Benin Cotton Output May Double on Increased Plantings, Support

By Serge-David Zoueme

March 10 (Bloomberg) -- Benin plans to more than double cotton output this year through increased plantings and government support for the industry, Agriculture Minister Gregoire Akofodji said.

Production is forecast to climb to 500,000 metric tons in 2010 from 242,474 tons last year, Akofodji said in an interview today from the capital, Porto Novo. Plantings may increase to 400,000 hectares (988,422 acres), from 290,000 hectares in 2009, he said.
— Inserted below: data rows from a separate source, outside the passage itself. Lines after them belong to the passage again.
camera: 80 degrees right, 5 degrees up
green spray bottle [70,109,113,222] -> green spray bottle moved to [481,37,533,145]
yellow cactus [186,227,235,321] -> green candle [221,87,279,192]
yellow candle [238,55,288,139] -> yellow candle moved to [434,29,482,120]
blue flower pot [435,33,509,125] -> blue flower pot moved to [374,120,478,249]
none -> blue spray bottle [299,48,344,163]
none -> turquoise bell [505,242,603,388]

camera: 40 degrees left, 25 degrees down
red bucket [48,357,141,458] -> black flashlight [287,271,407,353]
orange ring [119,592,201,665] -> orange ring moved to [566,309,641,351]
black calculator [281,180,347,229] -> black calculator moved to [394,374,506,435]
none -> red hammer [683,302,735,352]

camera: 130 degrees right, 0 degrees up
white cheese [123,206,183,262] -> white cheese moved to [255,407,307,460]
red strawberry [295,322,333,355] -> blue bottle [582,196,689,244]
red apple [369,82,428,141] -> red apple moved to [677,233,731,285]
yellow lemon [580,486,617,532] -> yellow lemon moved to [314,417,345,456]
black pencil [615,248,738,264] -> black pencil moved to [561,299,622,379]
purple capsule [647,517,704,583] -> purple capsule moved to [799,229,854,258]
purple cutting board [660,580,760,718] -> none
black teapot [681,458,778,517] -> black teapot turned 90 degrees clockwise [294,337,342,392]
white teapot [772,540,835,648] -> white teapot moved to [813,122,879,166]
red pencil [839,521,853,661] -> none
“Cotton production may climb considerably because the government and cotton producers plan to widen the national cultivated fields,” Akofodji said. In addition, the government will provide growers with “good-quality” compost and other fertilizers to improve yields, he said.

Benin is sub-Saharan Africa’s third-biggest cotton grower, after Nigeria and Burkina Faso, according to the Web site of the Food and Agricultural Organization. The fiber accounts for 40 percent of the West African nation’s exports, according to the African Development Bank.
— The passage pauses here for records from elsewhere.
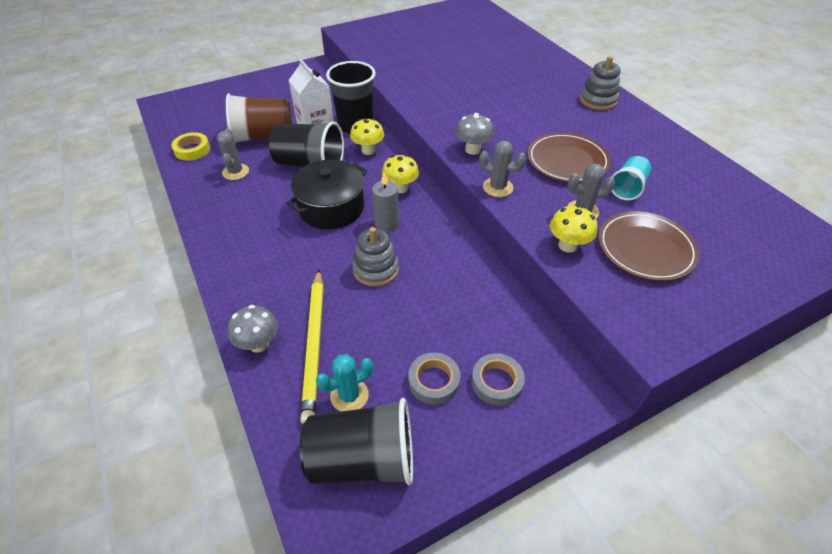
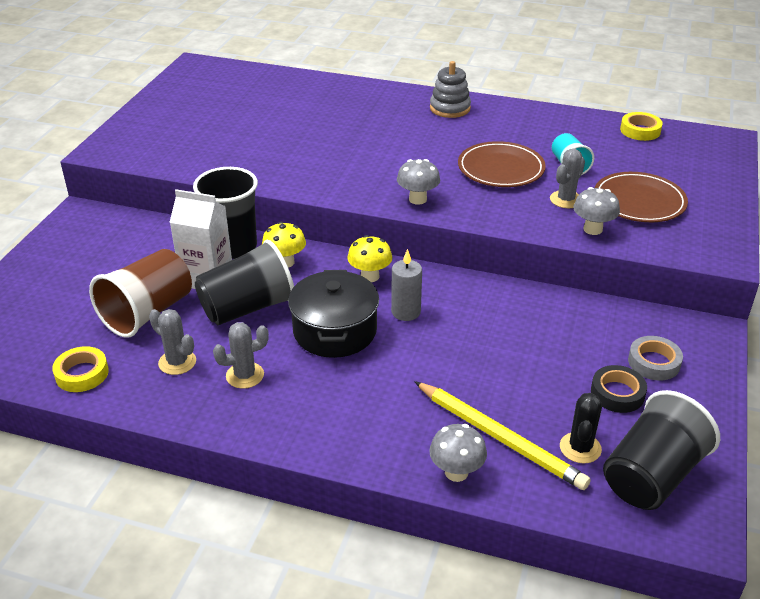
camera: 45 degrees left, 10 degrees down
turquoise cactus [316,354,373,411] -> black cactus [560,393,602,464]
grey stacking toy [352,227,399,287] -> none
grey tape [408,352,460,405] -> black tape [591,365,647,413]
grey cactus [479,141,526,197] -> grey cactus moved to [213,322,269,388]
yellow mushroom [550,205,597,253] -> grey mushroom [573,187,620,235]
none -> yellow tape [620,112,663,141]

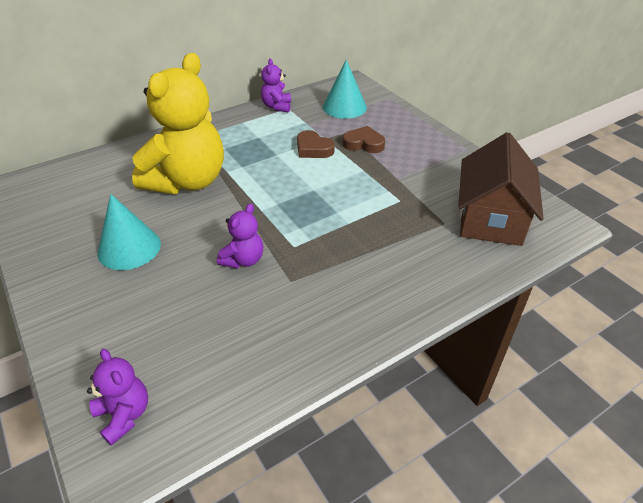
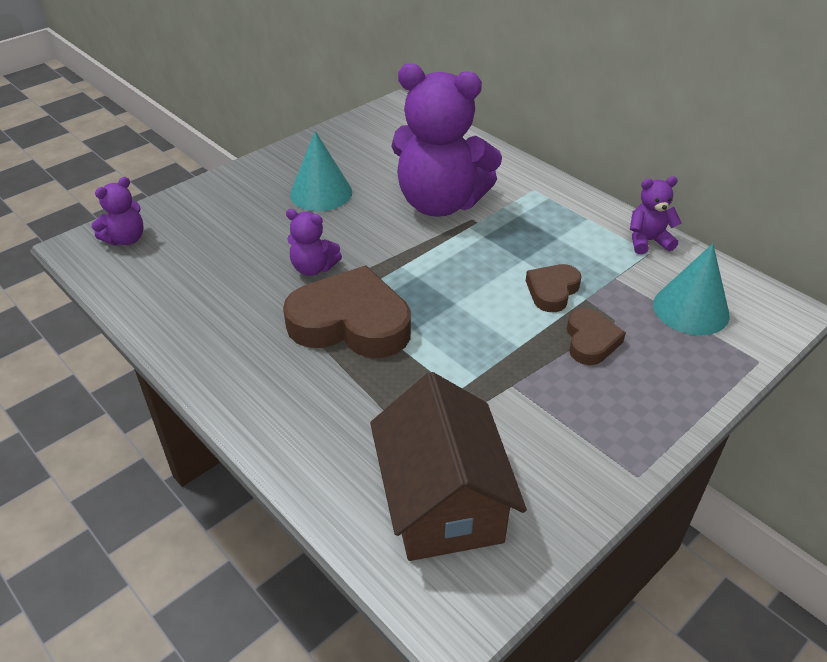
camera: 80 degrees right, 0 degrees up
yellow teddy bear [132,53,224,194] -> purple teddy bear [391,63,502,217]
brown house [458,132,544,246] -> brown house turned 75 degrees clockwise [370,372,527,561]
none -> brown heart [283,265,411,358]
Output may increase even further to 600,000 tons next year because of the increased plantings and government support, Idrissou Sina Gounou, director of National Society for Promoting Agriculture, said today in a phone interview.

Benin earned 33.3 billion CFA francs ($69.1 million) from cotton exports in 2008, compared with 131 billion francs a year earlier, Development Minister Pascal Irenee Koupaki said yesterday in a phone interview. Data for 2009 isn’t available yet, he said.